== About this exercise ==
Output all of the listing below, leaving every line unchanged.

== Data records ==
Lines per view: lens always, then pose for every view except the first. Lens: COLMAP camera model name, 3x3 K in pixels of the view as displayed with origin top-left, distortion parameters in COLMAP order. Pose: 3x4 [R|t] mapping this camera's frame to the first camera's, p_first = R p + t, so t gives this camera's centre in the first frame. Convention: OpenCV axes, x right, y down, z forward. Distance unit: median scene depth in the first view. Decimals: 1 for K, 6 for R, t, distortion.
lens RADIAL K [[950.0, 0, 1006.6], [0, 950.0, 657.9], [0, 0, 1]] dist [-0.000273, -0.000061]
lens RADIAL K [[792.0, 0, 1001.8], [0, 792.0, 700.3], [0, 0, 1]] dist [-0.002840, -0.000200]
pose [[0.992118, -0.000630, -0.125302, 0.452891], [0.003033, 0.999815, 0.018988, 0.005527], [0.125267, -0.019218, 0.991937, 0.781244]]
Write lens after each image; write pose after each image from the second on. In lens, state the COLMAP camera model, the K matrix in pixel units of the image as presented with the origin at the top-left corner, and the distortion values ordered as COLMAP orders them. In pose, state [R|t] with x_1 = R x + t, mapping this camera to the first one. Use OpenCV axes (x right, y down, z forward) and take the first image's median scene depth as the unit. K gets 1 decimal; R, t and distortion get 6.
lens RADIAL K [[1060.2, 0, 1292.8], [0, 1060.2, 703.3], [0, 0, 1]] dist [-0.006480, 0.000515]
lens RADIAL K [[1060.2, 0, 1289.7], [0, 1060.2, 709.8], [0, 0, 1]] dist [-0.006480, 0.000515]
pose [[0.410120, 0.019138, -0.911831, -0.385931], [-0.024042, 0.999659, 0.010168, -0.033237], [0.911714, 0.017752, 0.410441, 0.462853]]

== Finished exercise ==
Lines per view: lens always, then pose for every view except the first. Lens: COLMAP camera model name, 3x3 K in pixels of the view as displayed with origin top-left, distortion parameters in COLMAP order. Pose: 3x4 [R|t] mapping this camera's frame to the first camera's, p_first = R p + t, so t gives this camera's centre in the first frame. Convention: OpenCV axes, x right, y down, z forward. Distance unit: median scene depth in the first view. Decimals: 1 for K, 6 for R, t, distortion.
lens RADIAL K [[950.0, 0, 1006.6], [0, 950.0, 657.9], [0, 0, 1]] dist [-0.000273, -0.000061]
lens RADIAL K [[792.0, 0, 1001.8], [0, 792.0, 700.3], [0, 0, 1]] dist [-0.002840, -0.000200]
pose [[0.992118, -0.000630, -0.125302, 0.452891], [0.003033, 0.999815, 0.018988, 0.005527], [0.125267, -0.019218, 0.991937, 0.781244]]
Write lens after each image; write pose after each image from the second on. In lens, state the COLMAP camera model, the K matrix in pixel units of the image as presented with the origin at the top-left corner, and the distortion values ordered as COLMAP orders them. In pose, state [R|t] with x_1 = R x + t, mapping this camera to the first one. Use OpenCV axes (x right, y down, z forward) and take the first image's median scene depth as the unit. K gets 1 decimal; R, t and distortion get 6.
lens RADIAL K [[1060.2, 0, 1292.8], [0, 1060.2, 703.3], [0, 0, 1]] dist [-0.006480, 0.000515]
lens RADIAL K [[1060.2, 0, 1289.7], [0, 1060.2, 709.8], [0, 0, 1]] dist [-0.006480, 0.000515]
pose [[0.410120, 0.019138, -0.911831, -0.385931], [-0.024042, 0.999659, 0.010168, -0.033237], [0.911714, 0.017752, 0.410441, 0.462853]]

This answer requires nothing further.